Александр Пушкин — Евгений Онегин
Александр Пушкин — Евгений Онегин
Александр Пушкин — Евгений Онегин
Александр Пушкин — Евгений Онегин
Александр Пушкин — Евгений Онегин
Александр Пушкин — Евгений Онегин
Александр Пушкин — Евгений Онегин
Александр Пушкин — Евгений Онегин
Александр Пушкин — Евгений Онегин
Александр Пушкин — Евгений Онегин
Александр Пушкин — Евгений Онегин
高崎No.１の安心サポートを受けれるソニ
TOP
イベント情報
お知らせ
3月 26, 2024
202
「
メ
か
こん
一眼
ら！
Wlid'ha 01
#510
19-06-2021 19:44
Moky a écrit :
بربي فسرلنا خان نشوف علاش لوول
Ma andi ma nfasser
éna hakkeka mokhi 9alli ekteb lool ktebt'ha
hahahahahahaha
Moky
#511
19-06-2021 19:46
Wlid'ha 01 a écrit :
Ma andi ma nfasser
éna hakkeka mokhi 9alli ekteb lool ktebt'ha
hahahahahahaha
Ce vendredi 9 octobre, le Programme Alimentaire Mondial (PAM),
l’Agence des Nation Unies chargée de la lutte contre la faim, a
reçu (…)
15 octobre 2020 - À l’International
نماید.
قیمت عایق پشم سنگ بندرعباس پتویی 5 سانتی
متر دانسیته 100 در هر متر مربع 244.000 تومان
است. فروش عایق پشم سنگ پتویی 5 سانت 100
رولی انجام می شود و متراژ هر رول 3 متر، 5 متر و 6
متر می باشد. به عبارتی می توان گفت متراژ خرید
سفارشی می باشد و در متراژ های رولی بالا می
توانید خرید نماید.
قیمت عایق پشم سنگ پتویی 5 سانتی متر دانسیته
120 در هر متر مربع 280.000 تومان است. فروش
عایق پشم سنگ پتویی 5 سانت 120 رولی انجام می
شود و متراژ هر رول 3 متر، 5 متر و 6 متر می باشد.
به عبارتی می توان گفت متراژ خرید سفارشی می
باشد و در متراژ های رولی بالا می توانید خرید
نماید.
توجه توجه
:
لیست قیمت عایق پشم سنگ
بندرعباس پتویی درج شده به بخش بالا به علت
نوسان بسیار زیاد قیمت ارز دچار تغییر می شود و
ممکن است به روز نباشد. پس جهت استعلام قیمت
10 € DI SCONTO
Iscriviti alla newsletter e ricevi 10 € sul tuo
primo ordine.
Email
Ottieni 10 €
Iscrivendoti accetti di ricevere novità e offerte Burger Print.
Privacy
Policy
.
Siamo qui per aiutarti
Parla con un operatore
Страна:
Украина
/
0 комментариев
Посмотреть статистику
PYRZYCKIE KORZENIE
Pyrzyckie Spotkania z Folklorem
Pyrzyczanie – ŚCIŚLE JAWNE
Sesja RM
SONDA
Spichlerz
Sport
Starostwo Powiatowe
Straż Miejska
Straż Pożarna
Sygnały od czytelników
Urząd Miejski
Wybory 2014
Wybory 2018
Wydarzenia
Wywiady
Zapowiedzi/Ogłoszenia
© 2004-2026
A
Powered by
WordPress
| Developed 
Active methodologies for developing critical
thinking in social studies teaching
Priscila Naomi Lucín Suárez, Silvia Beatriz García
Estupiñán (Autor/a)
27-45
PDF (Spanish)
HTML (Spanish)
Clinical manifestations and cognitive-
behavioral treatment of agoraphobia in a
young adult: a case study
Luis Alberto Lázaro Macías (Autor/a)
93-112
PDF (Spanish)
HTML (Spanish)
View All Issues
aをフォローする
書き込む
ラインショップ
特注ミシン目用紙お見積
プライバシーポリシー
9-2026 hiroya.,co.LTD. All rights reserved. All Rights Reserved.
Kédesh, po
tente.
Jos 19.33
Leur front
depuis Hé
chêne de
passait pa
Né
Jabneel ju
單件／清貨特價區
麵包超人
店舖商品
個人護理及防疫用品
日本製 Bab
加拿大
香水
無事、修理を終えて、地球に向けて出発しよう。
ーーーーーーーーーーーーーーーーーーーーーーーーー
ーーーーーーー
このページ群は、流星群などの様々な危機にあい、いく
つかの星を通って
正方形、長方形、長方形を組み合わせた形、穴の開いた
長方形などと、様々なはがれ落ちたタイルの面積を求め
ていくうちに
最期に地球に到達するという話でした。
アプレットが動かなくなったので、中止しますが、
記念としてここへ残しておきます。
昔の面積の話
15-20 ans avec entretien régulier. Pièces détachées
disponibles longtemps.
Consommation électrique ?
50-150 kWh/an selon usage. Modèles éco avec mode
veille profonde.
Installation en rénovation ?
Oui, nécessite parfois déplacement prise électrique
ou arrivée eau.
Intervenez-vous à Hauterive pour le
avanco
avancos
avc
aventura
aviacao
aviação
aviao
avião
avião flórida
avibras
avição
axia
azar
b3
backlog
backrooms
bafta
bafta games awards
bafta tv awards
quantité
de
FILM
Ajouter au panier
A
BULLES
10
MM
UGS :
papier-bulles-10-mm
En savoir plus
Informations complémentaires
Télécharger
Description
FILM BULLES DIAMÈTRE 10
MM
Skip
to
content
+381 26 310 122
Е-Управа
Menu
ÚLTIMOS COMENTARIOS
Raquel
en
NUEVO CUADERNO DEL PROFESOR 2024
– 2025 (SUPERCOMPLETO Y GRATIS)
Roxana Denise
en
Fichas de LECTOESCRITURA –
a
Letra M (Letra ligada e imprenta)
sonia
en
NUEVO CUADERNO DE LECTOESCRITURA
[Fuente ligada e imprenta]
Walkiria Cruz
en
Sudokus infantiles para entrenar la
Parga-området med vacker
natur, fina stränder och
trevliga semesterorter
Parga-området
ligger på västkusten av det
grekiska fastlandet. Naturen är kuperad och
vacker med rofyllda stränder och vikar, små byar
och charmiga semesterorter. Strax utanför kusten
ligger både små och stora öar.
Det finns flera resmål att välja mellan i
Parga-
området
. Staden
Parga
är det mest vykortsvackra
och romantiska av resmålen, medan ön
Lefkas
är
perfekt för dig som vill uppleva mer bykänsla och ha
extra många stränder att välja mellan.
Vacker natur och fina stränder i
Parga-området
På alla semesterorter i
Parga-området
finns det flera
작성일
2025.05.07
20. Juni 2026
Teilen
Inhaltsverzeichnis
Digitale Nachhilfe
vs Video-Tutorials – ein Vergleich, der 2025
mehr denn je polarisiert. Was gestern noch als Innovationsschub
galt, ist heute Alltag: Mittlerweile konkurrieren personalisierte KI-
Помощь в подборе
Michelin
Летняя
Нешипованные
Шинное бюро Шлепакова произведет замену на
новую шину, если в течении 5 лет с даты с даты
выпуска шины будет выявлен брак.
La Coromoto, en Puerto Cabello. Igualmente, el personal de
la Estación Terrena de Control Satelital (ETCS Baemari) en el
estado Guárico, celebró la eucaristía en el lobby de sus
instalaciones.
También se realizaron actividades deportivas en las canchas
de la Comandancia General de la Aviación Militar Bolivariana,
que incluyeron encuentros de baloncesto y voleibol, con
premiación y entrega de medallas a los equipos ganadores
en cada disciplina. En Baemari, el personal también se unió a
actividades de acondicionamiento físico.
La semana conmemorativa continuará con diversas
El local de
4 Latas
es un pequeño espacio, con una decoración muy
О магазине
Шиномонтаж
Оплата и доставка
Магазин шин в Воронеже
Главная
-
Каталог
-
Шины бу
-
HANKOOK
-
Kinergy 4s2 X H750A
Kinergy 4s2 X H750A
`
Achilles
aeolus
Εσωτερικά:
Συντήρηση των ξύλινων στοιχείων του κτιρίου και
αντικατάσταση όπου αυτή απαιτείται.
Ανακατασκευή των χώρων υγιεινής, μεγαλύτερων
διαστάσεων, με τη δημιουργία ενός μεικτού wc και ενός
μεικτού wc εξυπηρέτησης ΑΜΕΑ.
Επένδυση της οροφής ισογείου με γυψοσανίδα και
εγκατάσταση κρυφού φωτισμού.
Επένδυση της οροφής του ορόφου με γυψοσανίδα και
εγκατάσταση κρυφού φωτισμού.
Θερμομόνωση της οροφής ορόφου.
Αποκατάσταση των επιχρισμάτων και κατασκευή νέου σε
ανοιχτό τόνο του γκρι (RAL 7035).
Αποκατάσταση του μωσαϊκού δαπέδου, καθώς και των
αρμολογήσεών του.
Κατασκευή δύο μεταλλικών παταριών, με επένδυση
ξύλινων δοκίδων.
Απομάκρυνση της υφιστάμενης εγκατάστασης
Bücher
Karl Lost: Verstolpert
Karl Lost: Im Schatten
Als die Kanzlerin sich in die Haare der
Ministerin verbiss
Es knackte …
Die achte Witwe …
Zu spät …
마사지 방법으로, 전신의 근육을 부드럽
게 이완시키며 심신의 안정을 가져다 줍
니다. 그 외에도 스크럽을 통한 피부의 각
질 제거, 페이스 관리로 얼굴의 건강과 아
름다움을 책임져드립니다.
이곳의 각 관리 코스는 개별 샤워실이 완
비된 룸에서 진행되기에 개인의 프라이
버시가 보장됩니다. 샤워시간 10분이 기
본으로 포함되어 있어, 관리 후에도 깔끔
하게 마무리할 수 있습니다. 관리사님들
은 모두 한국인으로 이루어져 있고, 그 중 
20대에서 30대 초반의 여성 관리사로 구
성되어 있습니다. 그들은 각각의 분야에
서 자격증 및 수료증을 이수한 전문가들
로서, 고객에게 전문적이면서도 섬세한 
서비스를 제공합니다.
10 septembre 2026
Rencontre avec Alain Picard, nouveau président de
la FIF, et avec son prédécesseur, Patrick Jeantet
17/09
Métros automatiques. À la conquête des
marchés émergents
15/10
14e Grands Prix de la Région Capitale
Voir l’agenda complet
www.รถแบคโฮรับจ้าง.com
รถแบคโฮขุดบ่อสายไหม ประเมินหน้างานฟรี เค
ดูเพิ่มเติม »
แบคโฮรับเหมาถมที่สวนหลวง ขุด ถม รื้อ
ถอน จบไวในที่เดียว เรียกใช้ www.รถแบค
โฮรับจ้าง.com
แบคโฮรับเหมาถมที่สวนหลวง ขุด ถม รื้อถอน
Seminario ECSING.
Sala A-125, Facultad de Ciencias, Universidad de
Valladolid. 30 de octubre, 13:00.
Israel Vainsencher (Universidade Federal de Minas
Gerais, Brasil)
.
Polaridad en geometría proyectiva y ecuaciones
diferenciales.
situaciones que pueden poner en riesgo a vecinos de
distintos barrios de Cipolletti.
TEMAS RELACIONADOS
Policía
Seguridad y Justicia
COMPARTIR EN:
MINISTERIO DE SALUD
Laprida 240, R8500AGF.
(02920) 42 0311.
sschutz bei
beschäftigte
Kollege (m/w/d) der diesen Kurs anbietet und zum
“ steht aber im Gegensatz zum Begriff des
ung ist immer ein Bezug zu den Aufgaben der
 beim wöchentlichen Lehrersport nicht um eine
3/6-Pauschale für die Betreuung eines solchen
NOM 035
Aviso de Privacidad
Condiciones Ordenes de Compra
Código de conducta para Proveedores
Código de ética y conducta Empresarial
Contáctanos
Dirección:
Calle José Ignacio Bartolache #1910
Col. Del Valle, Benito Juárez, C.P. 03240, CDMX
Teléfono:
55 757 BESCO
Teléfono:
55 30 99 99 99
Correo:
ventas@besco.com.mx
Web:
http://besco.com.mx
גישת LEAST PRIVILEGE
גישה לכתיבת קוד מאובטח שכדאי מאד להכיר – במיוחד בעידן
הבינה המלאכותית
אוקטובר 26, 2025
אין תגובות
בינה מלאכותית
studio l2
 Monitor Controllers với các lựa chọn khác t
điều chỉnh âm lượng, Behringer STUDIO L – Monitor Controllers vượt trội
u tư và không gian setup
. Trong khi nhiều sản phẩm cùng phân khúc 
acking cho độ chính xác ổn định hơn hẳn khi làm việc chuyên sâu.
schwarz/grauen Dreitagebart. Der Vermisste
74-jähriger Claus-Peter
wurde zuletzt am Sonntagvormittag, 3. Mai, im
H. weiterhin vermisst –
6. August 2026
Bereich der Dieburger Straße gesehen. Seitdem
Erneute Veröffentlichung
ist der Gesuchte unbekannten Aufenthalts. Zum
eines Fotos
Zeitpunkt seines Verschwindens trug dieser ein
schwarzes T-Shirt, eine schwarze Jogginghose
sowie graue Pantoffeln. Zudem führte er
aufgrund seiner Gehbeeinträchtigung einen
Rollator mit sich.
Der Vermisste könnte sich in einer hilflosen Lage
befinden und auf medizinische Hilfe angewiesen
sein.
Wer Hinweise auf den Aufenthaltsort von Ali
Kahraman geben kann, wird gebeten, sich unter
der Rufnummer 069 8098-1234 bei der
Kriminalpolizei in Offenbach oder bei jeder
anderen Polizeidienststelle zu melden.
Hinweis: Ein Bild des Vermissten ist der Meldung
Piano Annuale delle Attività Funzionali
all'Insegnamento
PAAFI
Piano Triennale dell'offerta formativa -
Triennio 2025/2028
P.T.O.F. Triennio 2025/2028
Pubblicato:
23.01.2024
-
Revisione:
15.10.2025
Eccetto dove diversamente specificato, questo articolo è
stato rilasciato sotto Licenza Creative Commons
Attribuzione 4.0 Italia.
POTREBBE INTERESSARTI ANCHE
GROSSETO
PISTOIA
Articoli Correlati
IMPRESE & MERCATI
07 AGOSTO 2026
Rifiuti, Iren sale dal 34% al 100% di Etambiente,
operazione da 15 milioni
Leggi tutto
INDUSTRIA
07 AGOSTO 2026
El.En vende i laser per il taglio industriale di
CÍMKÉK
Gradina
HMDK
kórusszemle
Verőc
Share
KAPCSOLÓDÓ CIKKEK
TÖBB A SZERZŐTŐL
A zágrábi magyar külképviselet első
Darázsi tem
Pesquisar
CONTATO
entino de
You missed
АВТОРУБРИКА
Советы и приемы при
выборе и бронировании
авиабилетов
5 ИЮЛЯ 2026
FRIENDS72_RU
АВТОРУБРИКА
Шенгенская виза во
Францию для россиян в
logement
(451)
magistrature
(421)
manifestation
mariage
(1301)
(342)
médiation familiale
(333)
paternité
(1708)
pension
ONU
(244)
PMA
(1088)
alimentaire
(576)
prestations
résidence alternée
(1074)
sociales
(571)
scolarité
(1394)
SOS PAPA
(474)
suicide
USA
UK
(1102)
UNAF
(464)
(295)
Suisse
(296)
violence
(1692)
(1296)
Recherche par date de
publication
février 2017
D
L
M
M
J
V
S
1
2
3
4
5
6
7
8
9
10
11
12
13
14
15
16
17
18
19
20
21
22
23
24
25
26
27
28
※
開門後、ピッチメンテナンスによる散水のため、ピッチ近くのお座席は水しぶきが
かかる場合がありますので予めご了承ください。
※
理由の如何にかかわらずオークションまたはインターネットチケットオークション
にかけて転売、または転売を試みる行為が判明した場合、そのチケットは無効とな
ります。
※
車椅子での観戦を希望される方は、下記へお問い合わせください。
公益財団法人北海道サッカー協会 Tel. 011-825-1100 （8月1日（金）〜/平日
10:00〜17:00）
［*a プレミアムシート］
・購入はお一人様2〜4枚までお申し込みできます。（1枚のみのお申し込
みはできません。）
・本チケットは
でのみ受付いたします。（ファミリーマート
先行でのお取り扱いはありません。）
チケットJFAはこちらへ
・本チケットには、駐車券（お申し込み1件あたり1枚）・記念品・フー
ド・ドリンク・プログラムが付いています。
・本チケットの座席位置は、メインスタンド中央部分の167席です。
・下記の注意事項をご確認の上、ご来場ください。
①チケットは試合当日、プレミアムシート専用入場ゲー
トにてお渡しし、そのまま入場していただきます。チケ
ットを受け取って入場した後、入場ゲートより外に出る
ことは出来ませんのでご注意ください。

-------

### Exercise instructions
Reproduce the lines exactly, starting with the very first line and going on through the line that contains "Iscriviti alla newsletter", with both of those lines included.

### Expected answer
Александр Пушкин — Евгений Онегин
Александр Пушкин — Евгений Онегин
Александр Пушкин — Евгений Онегин
Александр Пушкин — Евгений Онегин
Александр Пушкин — Евгений Онегин
Александр Пушкин — Евгений Онегин
Александр Пушкин — Евгений Онегин
Александр Пушкин — Евгений Онегин
Александр Пушкин — Евгений Онегин
Александр Пушкин — Евгений Онегин
Александр Пушкин — Евгений Онегин
高崎No.１の安心サポートを受けれるソニ
TOP
イベント情報
お知らせ
3月 26, 2024
202
「
メ
か
こん
一眼
ら！
Wlid'ha 01
#510
19-06-2021 19:44
Moky a écrit :
بربي فسرلنا خان نشوف علاش لوول
Ma andi ma nfasser
éna hakkeka mokhi 9alli ekteb lool ktebt'ha
hahahahahahaha
Moky
#511
19-06-2021 19:46
Wlid'ha 01 a écrit :
Ma andi ma nfasser
éna hakkeka mokhi 9alli ekteb lool ktebt'ha
hahahahahahaha
Ce vendredi 9 octobre, le Programme Alimentaire Mondial (PAM),
l’Agence des Nation Unies chargée de la lutte contre la faim, a
reçu (…)
15 octobre 2020 - À l’International
نماید.
قیمت عایق پشم سنگ بندرعباس پتویی 5 سانتی
متر دانسیته 100 در هر متر مربع 244.000 تومان
است. فروش عایق پشم سنگ پتویی 5 سانت 100
رولی انجام می شود و متراژ هر رول 3 متر، 5 متر و 6
متر می باشد. به عبارتی می توان گفت متراژ خرید
سفارشی می باشد و در متراژ های رولی بالا می
توانید خرید نماید.
قیمت عایق پشم سنگ پتویی 5 سانتی متر دانسیته
120 در هر متر مربع 280.000 تومان است. فروش
عایق پشم سنگ پتویی 5 سانت 120 رولی انجام می
شود و متراژ هر رول 3 متر، 5 متر و 6 متر می باشد.
به عبارتی می توان گفت متراژ خرید سفارشی می
باشد و در متراژ های رولی بالا می توانید خرید
نماید.
توجه توجه
:
لیست قیمت عایق پشم سنگ
بندرعباس پتویی درج شده به بخش بالا به علت
نوسان بسیار زیاد قیمت ارز دچار تغییر می شود و
ممکن است به روز نباشد. پس جهت استعلام قیمت
10 € DI SCONTO
Iscriviti alla newsletter e ricevi 10 € sul tuo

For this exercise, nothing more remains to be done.